Page images and extracted text
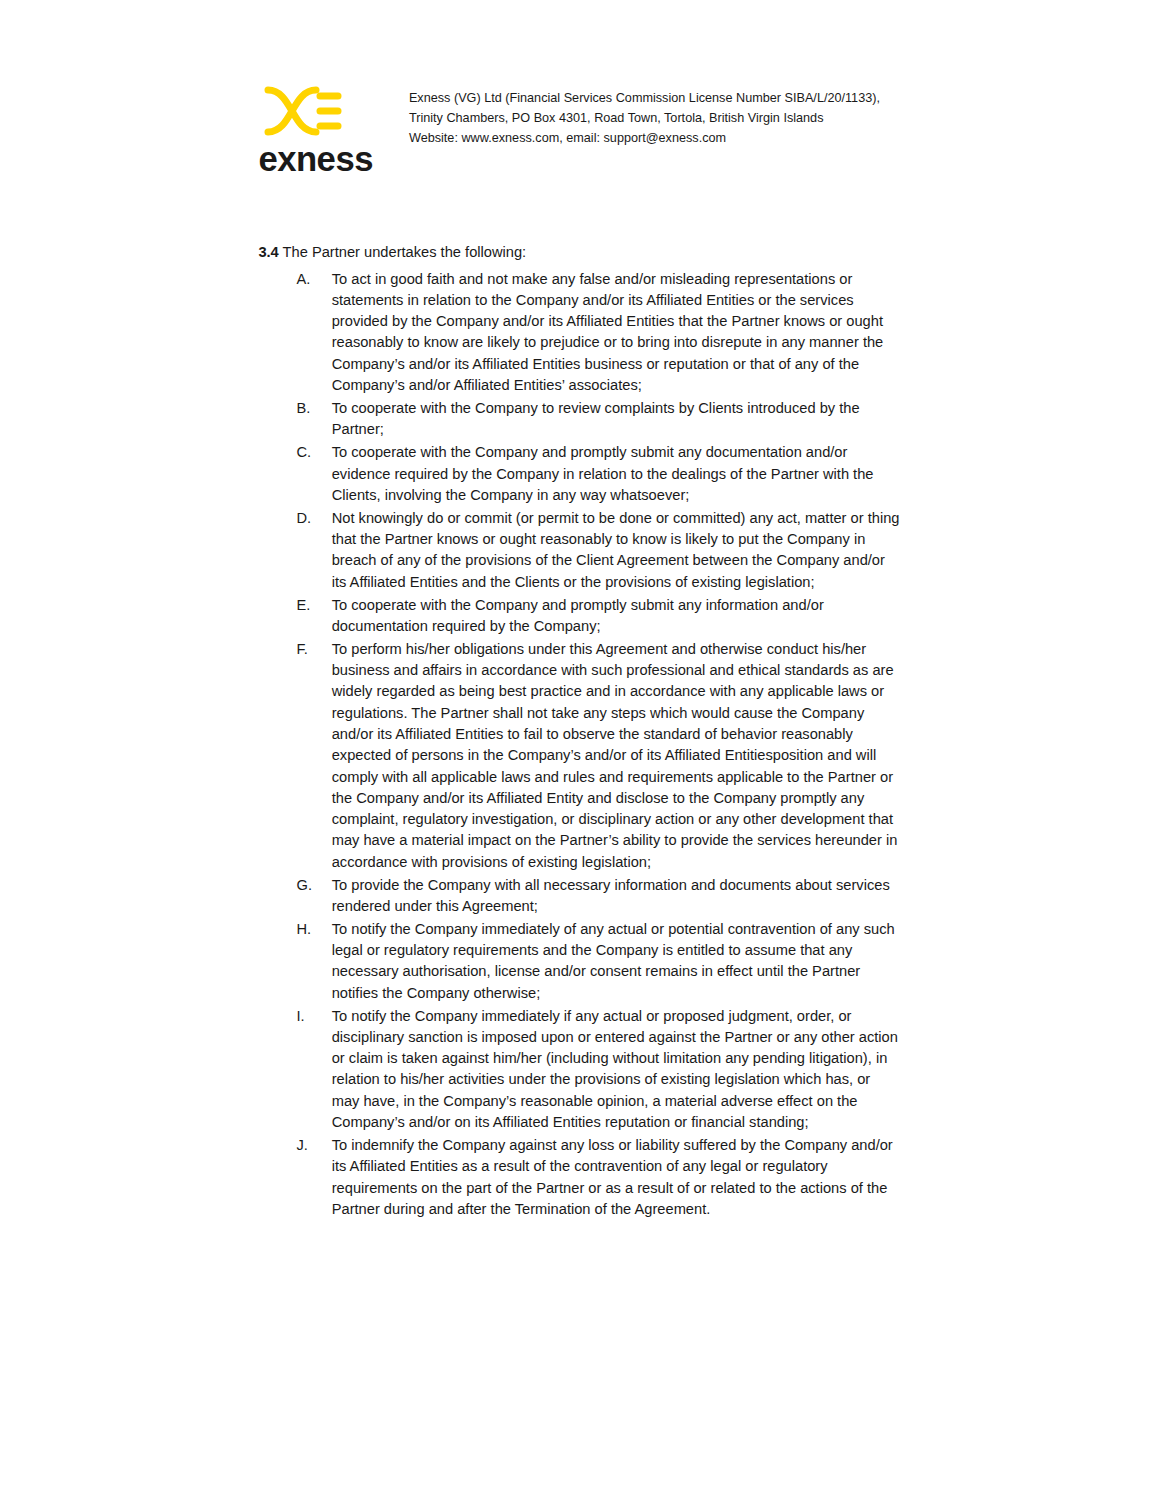exness
Exness (VG) Ltd (Financial Services Commission License Number SIBA/L/20/1133),
Trinity Chambers, PO Box 4301, Road Town, Tortola, British Virgin Islands
Website: www.exness.com, email: support@exness.com
3.4 The Partner undertakes the following:
A. To act in good faith and not make any false and/or misleading representations or statements in relation to the Company and/or its Affiliated Entities or the services provided by the Company and/or its Affiliated Entities that the Partner knows or ought reasonably to know are likely to prejudice or to bring into disrepute in any manner the Company’s and/or its Affiliated Entities business or reputation or that of any of the Company’s and/or Affiliated Entities’ associates;
B. To cooperate with the Company to review complaints by Clients introduced by the Partner;
C. To cooperate with the Company and promptly submit any documentation and/or evidence required by the Company in relation to the dealings of the Partner with the Clients, involving the Company in any way whatsoever;
D. Not knowingly do or commit (or permit to be done or committed) any act, matter or thing that the Partner knows or ought reasonably to know is likely to put the Company in breach of any of the provisions of the Client Agreement between the Company and/or its Affiliated Entities and the Clients or the provisions of existing legislation;
E. To cooperate with the Company and promptly submit any information and/or documentation required by the Company;
F. To perform his/her obligations under this Agreement and otherwise conduct his/her business and affairs in accordance with such professional and ethical standards as are widely regarded as being best practice and in accordance with any applicable laws or regulations. The Partner shall not take any steps which would cause the Company and/or its Affiliated Entities to fail to observe the standard of behavior reasonably expected of persons in the Company’s and/or of its Affiliated Entitiesposition and will comply with all applicable laws and rules and requirements applicable to the Partner or the Company and/or its Affiliated Entity and disclose to the Company promptly any complaint, regulatory investigation, or disciplinary action or any other development that may have a material impact on the Partner’s ability to provide the services hereunder in accordance with provisions of existing legislation;
G. To provide the Company with all necessary information and documents about services rendered under this Agreement;
H. To notify the Company immediately of any actual or potential contravention of any such legal or regulatory requirements and the Company is entitled to assume that any necessary authorisation, license and/or consent remains in effect until the Partner notifies the Company otherwise;
I. To notify the Company immediately if any actual or proposed judgment, order, or disciplinary sanction is imposed upon or entered against the Partner or any other action or claim is taken against him/her (including without limitation any pending litigation), in relation to his/her activities under the provisions of existing legislation which has, or may have, in the Company’s reasonable opinion, a material adverse effect on the Company’s and/or on its Affiliated Entities reputation or financial standing;
J. To indemnify the Company against any loss or liability suffered by the Company and/or its Affiliated Entities as a result of the contravention of any legal or regulatory requirements on the part of the Partner or as a result of or related to the actions of the Partner during and after the Termination of the Agreement.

== Task to complete ==
Restate the data word for word without pictures.

== Answer box ==
exness
Exness (VG) Ltd (Financial Services Commission License Number SIBA/L/20/1133),
Trinity Chambers, PO Box 4301, Road Town, Tortola, British Virgin Islands
Website: www.exness.com, email: support@exness.com
3.4 The Partner undertakes the following:
A. To act in good faith and not make any false and/or misleading representations or statements in relation to the Company and/or its Affiliated Entities or the services provided by the Company and/or its Affiliated Entities that the Partner knows or ought reasonably to know are likely to prejudice or to bring into disrepute in any manner the Company’s and/or its Affiliated Entities business or reputation or that of any of the Company’s and/or Affiliated Entities’ associates;
B. To cooperate with the Company to review complaints by Clients introduced by the Partner;
C. To cooperate with the Company and promptly submit any documentation and/or evidence required by the Company in relation to the dealings of the Partner with the Clients, involving the Company in any way whatsoever;
D. Not knowingly do or commit (or permit to be done or committed) any act, matter or thing that the Partner knows or ought reasonably to know is likely to put the Company in breach of any of the provisions of the Client Agreement between the Company and/or its Affiliated Entities and the Clients or the provisions of existing legislation;
E. To cooperate with the Company and promptly submit any information and/or documentation required by the Company;
F. To perform his/her obligations under this Agreement and otherwise conduct his/her business and affairs in accordance with such professional and ethical standards as are widely regarded as being best practice and in accordance with any applicable laws or regulations. The Partner shall not take any steps which would cause the Company and/or its Affiliated Entities to fail to observe the standard of behavior reasonably expected of persons in the Company’s and/or of its Affiliated Entitiesposition and will comply with all applicable laws and rules and requirements applicable to the Partner or the Company and/or its Affiliated Entity and disclose to the Company promptly any complaint, regulatory investigation, or disciplinary action or any other development that may have a material impact on the Partner’s ability to provide the services hereunder in accordance with provisions of existing legislation;
G. To provide the Company with all necessary information and documents about services rendered under this Agreement;
H. To notify the Company immediately of any actual or potential contravention of any such legal or regulatory requirements and the Company is entitled to assume that any necessary authorisation, license and/or consent remains in effect until the Partner notifies the Company otherwise;
I. To notify the Company immediately if any actual or proposed judgment, order, or disciplinary sanction is imposed upon or entered against the Partner or any other action or claim is taken against him/her (including without limitation any pending litigation), in relation to his/her activities under the provisions of existing legislation which has, or may have, in the Company’s reasonable opinion, a material adverse effect on the Company’s and/or on its Affiliated Entities reputation or financial standing;
J. To indemnify the Company against any loss or liability suffered by the Company and/or its Affiliated Entities as a result of the contravention of any legal or regulatory requirements on the part of the Partner or as a result of or related to the actions of the Partner during and after the Termination of the Agreement.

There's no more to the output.